J.,' as she calls Emily--letters even to handle will give a thrill to the
Bronte enthusiast. Here also were the love-letters of Maria Branwell to
her lover Patrick Bronte, which are referred to in Mrs. Gaskell's
biography, but have never hitherto been printed.

'The four small scraps of Emily and Anne's manuscript,' writes Mr.
Nicholls, 'I found in the small box I send you; the others I found in
the bottom of a cupboard tied up in a newspaper, where they had lain
for nearly thirty years, and where, had it not been for your visit,
they must have remained during my lifetime, and most likely
afterwards have been destroyed.'

Some slight extracts from Bronte letters in _Macmillan's Magazine_,
signed 'E. Balmer Williams,' brought me into communication with a gifted
daughter of Mr. W. S. Williams. Mrs. Williams and her husband generously
placed the whole series of these letters of Charlotte Bronte to their
father at my disposal. It was of some of these letters that Mrs. Gaskell
wrote in enthusiastic terms when she had read them, and she was only
permitted to see a few. Then I have to thank Mr. Joshua Taylor, the
nephew of Miss Mary Taylor, for permission to publish his aunt's letters.

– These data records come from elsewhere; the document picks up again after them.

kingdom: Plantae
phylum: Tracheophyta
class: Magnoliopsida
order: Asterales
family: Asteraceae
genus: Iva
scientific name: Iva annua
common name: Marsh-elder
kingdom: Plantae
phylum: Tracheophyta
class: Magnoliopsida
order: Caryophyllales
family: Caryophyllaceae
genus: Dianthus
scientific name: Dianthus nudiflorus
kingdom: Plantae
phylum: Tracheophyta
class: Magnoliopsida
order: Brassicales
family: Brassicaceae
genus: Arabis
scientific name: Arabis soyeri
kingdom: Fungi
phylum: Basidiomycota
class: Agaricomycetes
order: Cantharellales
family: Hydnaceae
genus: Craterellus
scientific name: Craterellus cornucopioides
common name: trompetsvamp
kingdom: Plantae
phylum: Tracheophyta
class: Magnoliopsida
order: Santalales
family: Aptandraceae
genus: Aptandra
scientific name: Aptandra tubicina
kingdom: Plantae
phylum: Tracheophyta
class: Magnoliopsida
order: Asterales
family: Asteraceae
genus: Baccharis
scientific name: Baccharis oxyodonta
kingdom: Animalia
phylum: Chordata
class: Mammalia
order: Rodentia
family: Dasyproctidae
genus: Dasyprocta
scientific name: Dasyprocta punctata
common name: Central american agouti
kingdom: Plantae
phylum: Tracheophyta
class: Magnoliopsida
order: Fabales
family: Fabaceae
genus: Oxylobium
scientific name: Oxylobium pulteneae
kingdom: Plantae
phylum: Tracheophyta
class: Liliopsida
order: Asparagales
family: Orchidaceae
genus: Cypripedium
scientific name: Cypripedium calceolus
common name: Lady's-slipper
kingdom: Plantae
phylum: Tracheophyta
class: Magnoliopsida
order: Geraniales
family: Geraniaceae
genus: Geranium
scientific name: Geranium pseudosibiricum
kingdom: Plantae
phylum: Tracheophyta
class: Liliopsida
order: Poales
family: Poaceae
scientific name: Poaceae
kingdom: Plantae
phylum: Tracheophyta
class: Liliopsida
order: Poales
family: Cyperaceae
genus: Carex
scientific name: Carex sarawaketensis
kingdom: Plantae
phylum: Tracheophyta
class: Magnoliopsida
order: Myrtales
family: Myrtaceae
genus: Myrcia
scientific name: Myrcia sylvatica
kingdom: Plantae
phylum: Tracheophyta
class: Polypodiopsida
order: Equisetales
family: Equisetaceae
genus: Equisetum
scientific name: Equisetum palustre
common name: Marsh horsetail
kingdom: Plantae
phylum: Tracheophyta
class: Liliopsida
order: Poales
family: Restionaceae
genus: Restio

Mr. James Taylor, again, who wanted to marry Charlotte Bronte, and who
died twenty years afterwards in Bombay, left behind him a bundle of
letters which I found in the possession of a relative in the north of
London. {25} I discovered through a letter addressed to Miss Nussey that
the 'Brussels friend' referred to by Mrs. Gaskell was a Miss Laetitia
Wheelwright, and I determined to write to all the Wheelwrights in the
London Directory. My first effort succeeded, and _the_ Miss Wheelwright
kindly lent me all the letters that she had preserved. It is scarcely
possible that time will reveal many more unpublished letters from the
author of _Jane Eyre_. Several of those already in print are forgeries,
and I have actually seen a letter addressed from Paris, a city which Miss
Bronte never visited. I have the assurance of Dr. Heger of Brussels that
Miss Bronte's correspondence with his father no longer exists. In any
case one may safely send forth this little book with the certainty that
it is a fairly complete collection of Charlotte Bronte's correspondence,
and that it is altogether a valuable revelation of a singularly
interesting personality. Steps will be taken henceforth, it may be
added, to vindicate Mr. Nicholls's rights in whatever may still remain of
his wife's unpublished correspondence.